De hiernavolgende schulden zullen in het kader van een vereffening-verdeling bij de notaris worden beschouwd als gemeenschappelijke schulden, die dus door de beide echtgenoten dienen te worden gedragen:

-          “de schulden aangegaan door beide echtgenoten, gezamenlijk of hoofdelijk;

-          de schulden aangegaan door een der echtgenoten ten behoeve van de huishouding en de opvoeding van de kinderen;

-          de schulden door een der echtgenoten aangegaan in het belang van het gemeenschappelijk vermogen;

-     dde schulden ten laste van giften, aan de twee echtgenoten gezamenlijk of aan een van hen gedaan onder beding dat de gegeven of vermaakte goederen gemeenschappelijk zullen zijn;

-          de interesten die een bijzaak vormen van de eigen schulden van een der echtgenoten;

-          de onderhoudsschulden jegens bloedverwanten in de nederdalende lijn van een der echtgenoten;

-          de schulden waarvan niet bewezen is dat zij aan een der echtgenoten eigen zijn ingevolge enige wetsbepaling.”

Ook hier kan de volgende interessante rechtspraak worden aangestipt:

“Onderhoudsschulden t.a.v. de ouders van één der echtgenoten zijn gemeenschappelijke schulden. Deze schulden zijn in beginsel verhaalbaar op de drie vermogens. De schuld kan evenwel niet meer verhaald worden op het eigen vermogen van het schoonkind wanneer de schoonmoeder hertrouwt (Cass. 10 september 1987).”
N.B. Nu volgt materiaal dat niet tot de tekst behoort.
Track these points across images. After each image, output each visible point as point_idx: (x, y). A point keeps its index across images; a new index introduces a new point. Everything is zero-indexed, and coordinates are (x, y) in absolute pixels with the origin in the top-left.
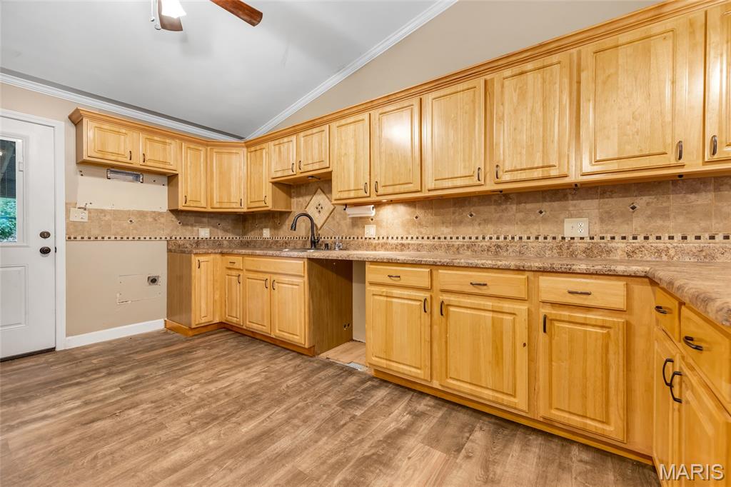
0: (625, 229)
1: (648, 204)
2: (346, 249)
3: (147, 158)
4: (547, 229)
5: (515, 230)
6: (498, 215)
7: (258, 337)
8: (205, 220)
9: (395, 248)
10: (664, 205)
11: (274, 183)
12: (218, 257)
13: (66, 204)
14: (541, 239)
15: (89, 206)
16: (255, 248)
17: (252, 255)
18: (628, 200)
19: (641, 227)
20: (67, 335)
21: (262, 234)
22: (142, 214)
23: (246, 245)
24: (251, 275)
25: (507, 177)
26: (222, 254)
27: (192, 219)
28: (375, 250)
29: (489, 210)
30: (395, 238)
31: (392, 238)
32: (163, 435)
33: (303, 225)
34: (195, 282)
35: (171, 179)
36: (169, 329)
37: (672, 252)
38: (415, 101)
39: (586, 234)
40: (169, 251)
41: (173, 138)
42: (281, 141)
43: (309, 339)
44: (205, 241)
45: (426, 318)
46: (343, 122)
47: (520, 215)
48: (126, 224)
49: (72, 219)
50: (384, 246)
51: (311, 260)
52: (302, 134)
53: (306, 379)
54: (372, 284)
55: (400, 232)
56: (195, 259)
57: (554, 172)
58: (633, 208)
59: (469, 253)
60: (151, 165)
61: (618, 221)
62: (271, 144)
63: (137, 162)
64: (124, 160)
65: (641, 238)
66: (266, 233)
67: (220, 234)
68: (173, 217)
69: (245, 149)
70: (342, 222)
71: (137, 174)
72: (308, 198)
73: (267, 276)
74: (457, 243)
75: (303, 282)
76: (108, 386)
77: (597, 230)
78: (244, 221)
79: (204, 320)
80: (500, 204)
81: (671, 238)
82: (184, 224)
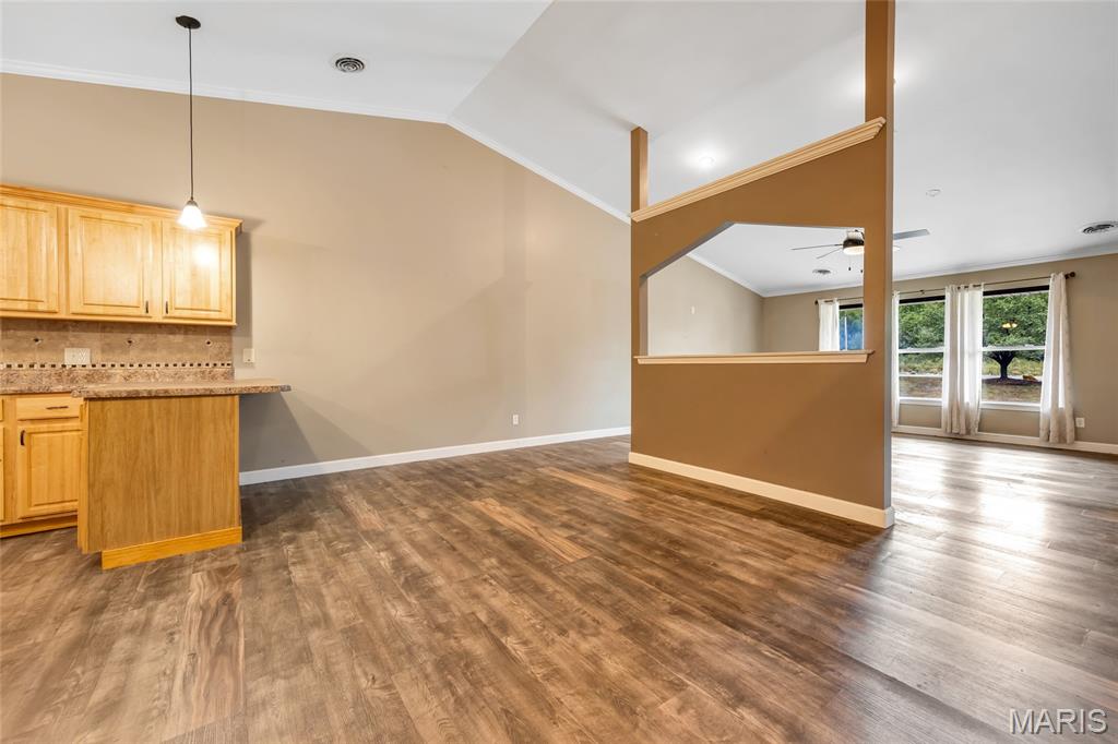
0: (123, 359)
1: (141, 340)
4: (44, 358)
14: (37, 367)
18: (126, 336)
19: (136, 357)
37: (157, 376)
39: (88, 363)
57: (42, 307)
58: (130, 342)
61: (117, 352)
77: (99, 359)
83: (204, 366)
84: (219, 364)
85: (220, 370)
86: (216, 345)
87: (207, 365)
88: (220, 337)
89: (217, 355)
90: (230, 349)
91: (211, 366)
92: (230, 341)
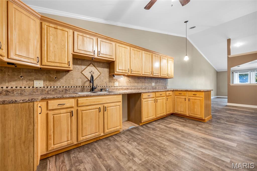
6: (144, 81)
9: (125, 89)
28: (119, 90)
30: (124, 86)
31: (123, 86)
50: (122, 89)
55: (125, 84)
58: (158, 81)
72: (83, 67)
77: (155, 84)
81: (160, 86)
89: (165, 84)
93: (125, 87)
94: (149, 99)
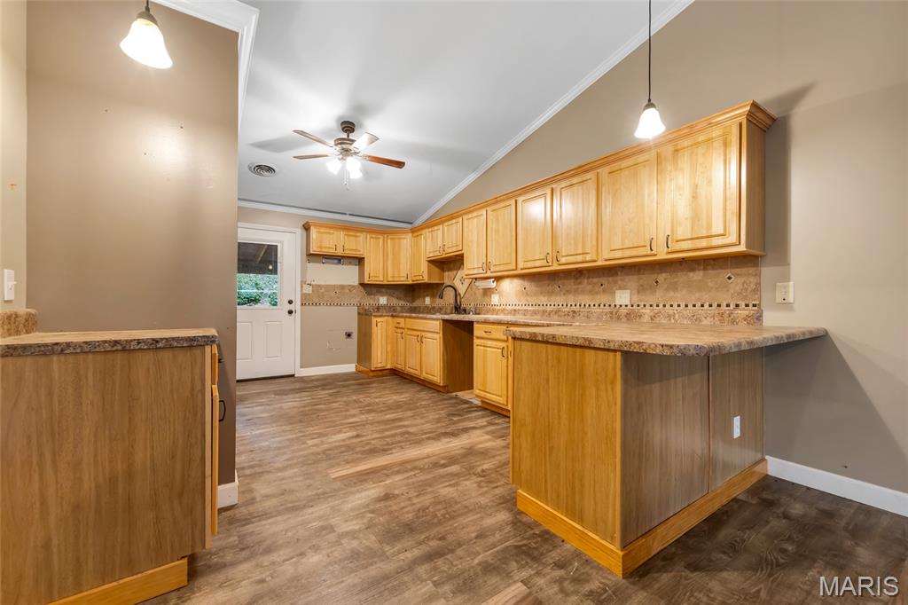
0: (652, 299)
1: (665, 279)
2: (479, 314)
3: (346, 248)
4: (604, 299)
5: (585, 299)
6: (576, 287)
7: (415, 380)
8: (384, 290)
9: (510, 312)
10: (675, 280)
11: (429, 261)
12: (390, 318)
13: (301, 282)
14: (602, 306)
15: (313, 283)
16: (419, 312)
17: (410, 317)
18: (654, 277)
19: (662, 297)
20: (301, 367)
21: (424, 302)
22: (342, 287)
23: (413, 310)
24: (409, 332)
25: (563, 260)
26: (393, 316)
27: (374, 290)
28: (498, 314)
29: (570, 284)
30: (511, 305)
31: (509, 305)
32: (348, 413)
33: (449, 295)
34: (374, 336)
35: (360, 261)
36: (358, 371)
37: (677, 316)
38: (513, 202)
39: (628, 303)
40: (359, 314)
41: (361, 231)
42: (433, 229)
43: (443, 379)
44: (384, 307)
45: (505, 360)
46: (470, 216)
47: (589, 287)
48: (333, 294)
49: (304, 291)
50: (503, 311)
51: (445, 321)
52: (446, 224)
53: (449, 415)
54: (478, 338)
55: (514, 300)
56: (374, 320)
57: (588, 258)
58: (657, 282)
59: (556, 317)
60: (348, 253)
61: (648, 292)
62: (427, 230)
63: (340, 252)
64: (332, 251)
65: (661, 306)
66: (428, 300)
67: (394, 302)
68: (361, 289)
69: (410, 234)
70: (477, 292)
71: (339, 259)
72: (455, 272)
73: (419, 333)
74: (549, 308)
75: (439, 337)
76: (323, 394)
77: (635, 298)
78: (412, 291)
79: (379, 365)
80: (577, 279)
81: (671, 306)
82: (369, 294)
83: (724, 307)
84: (742, 305)
85: (742, 312)
86: (738, 280)
87: (728, 305)
88: (744, 270)
89: (739, 293)
90: (758, 284)
91: (732, 307)
92: (758, 275)
93: (510, 308)
94: (489, 343)
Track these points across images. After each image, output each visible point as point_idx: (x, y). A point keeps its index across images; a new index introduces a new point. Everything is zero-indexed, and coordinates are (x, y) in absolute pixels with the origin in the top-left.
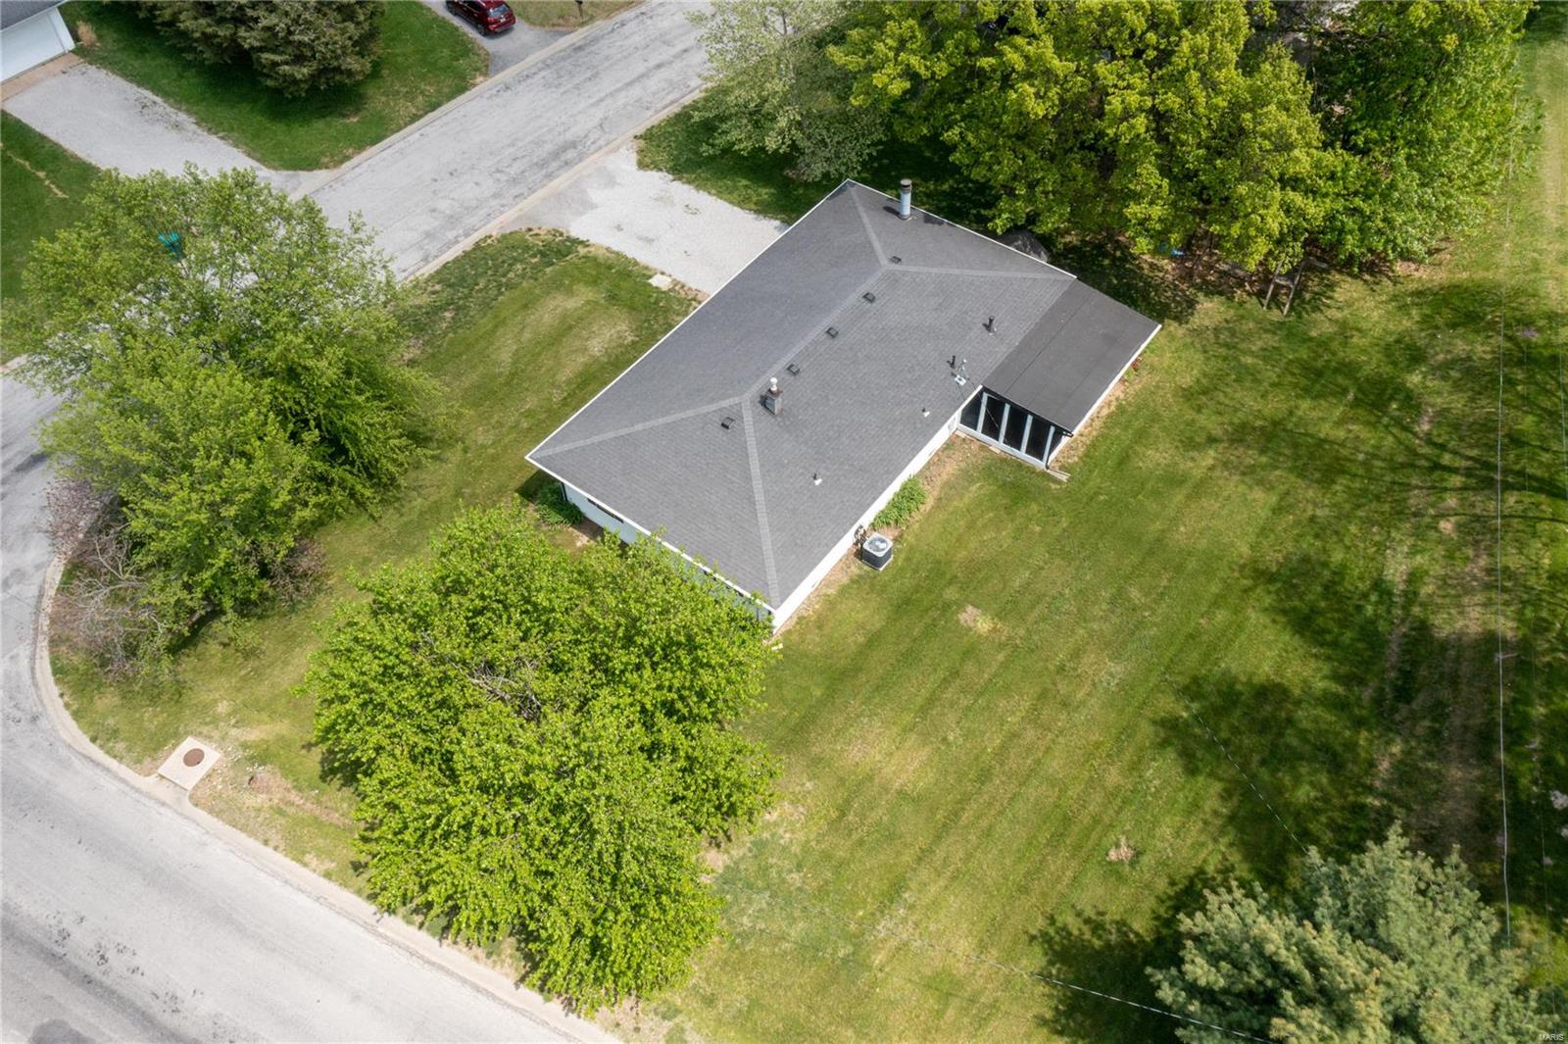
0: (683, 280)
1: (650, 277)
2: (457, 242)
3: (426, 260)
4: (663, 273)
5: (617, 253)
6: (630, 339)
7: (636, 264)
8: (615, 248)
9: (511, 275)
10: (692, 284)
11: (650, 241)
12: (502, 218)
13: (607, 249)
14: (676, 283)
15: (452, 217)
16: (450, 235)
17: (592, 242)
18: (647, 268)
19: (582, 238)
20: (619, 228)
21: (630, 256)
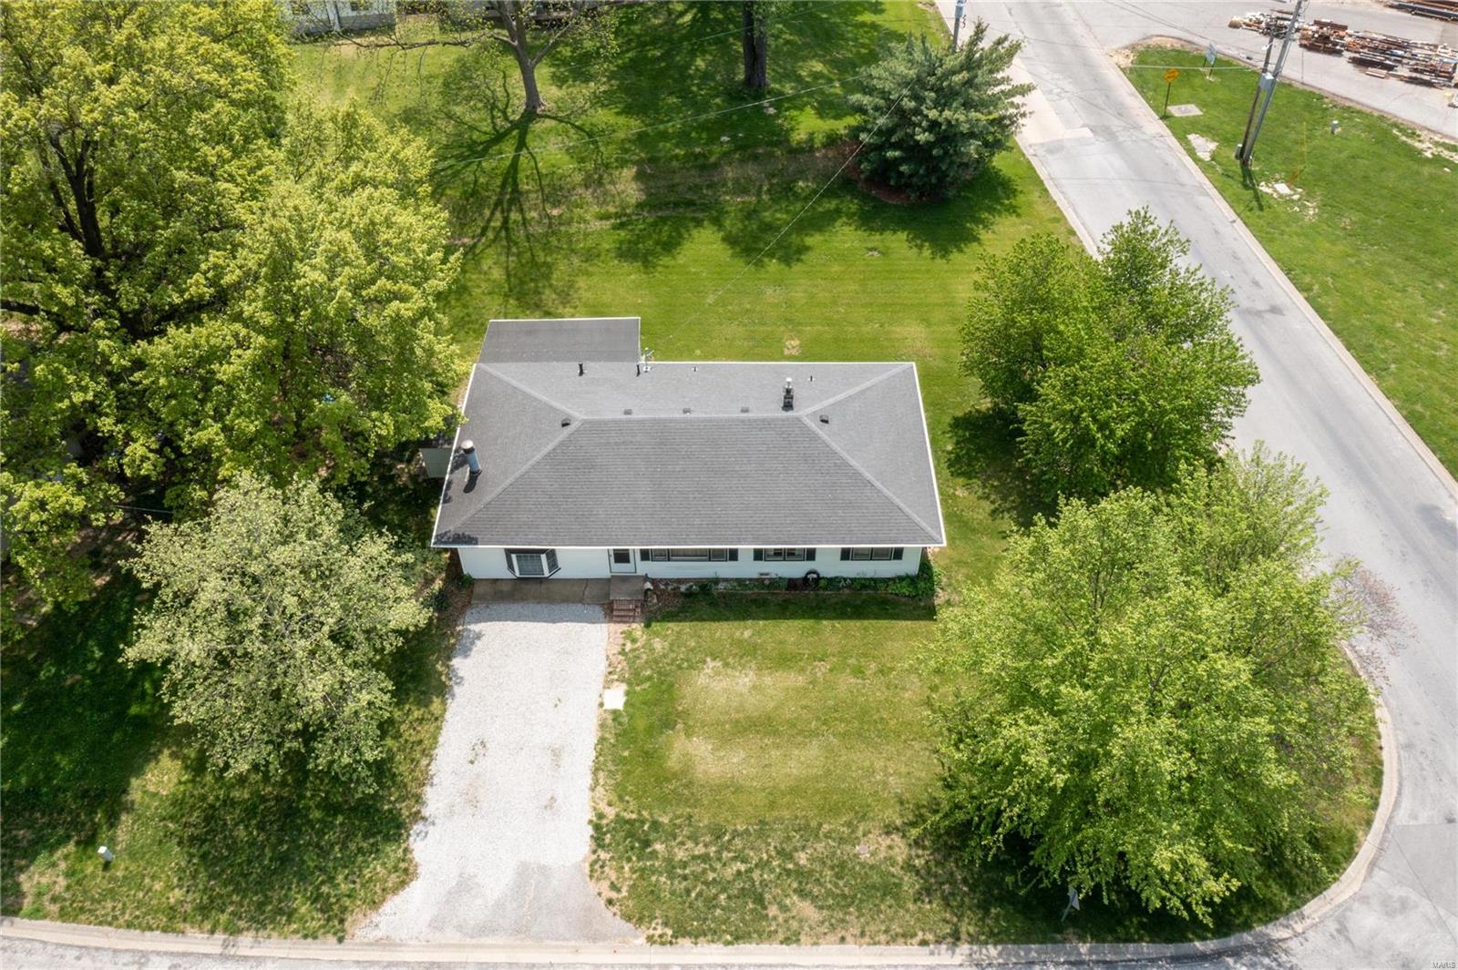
0: (601, 679)
1: (615, 712)
4: (601, 705)
5: (596, 771)
6: (712, 664)
7: (602, 740)
8: (589, 780)
9: (700, 850)
10: (603, 667)
11: (556, 753)
12: (607, 959)
13: (593, 789)
14: (608, 684)
17: (591, 815)
18: (602, 726)
19: (590, 830)
20: (551, 804)
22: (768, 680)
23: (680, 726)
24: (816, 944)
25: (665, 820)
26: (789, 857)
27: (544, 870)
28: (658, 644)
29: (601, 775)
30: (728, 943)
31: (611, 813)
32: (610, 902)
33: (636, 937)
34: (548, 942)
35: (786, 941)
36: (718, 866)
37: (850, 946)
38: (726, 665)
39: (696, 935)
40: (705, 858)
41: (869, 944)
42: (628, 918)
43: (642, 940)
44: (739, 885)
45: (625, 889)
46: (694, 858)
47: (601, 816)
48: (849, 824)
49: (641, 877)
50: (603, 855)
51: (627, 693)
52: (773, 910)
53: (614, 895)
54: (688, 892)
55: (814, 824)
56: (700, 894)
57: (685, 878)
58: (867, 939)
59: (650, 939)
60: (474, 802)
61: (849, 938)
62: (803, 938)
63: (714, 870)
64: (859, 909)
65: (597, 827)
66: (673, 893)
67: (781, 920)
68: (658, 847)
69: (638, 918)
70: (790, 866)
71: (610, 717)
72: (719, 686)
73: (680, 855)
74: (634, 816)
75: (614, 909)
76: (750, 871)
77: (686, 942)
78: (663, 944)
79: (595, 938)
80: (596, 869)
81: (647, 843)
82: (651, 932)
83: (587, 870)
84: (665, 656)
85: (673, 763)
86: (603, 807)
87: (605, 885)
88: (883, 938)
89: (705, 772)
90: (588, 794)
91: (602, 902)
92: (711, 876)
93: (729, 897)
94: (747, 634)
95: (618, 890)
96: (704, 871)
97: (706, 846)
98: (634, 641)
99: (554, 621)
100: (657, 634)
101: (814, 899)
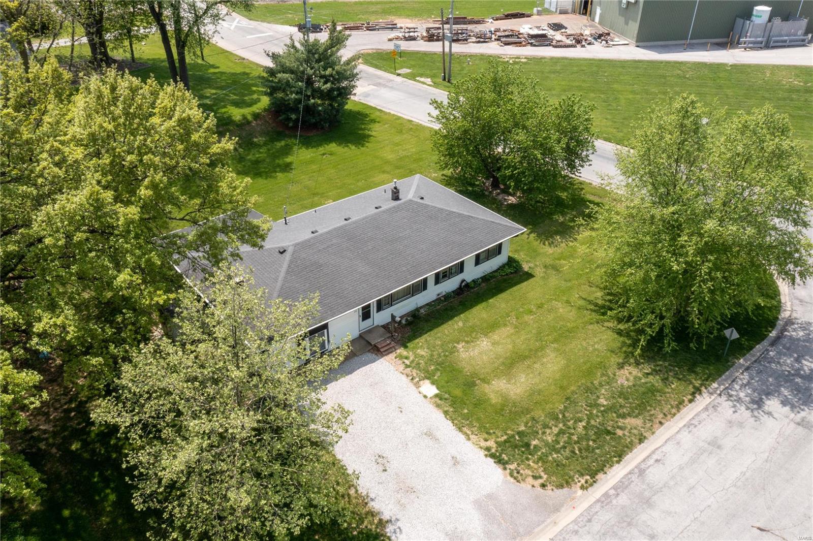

“Als de interest op een eigen lening van een der echtgenoten betaald is met gemeenschapsgelden, is deze echtgenoot daarvoor geen vergoeding verschuldigd aan het gemeenschappelijk vermogen (Cass. 18 maart 2011).”

De vereffening-verdeling van een huwelijksgemeenschap bij de notaris blijft een moeilijke en complexe oefening, waarbij er veel zal worden onderhandeld tussen partijen. De vraag die immers vaak dient te worden gesteld is welke goederen aan welke partijen zullen worden toebedeeld, of in het slechtste geval, hoe de schuldenlasten tussen partijen zullen worden verdeeld.

In die context kan het beroep op een erkend bemiddelaar een meerwaarde betekenen.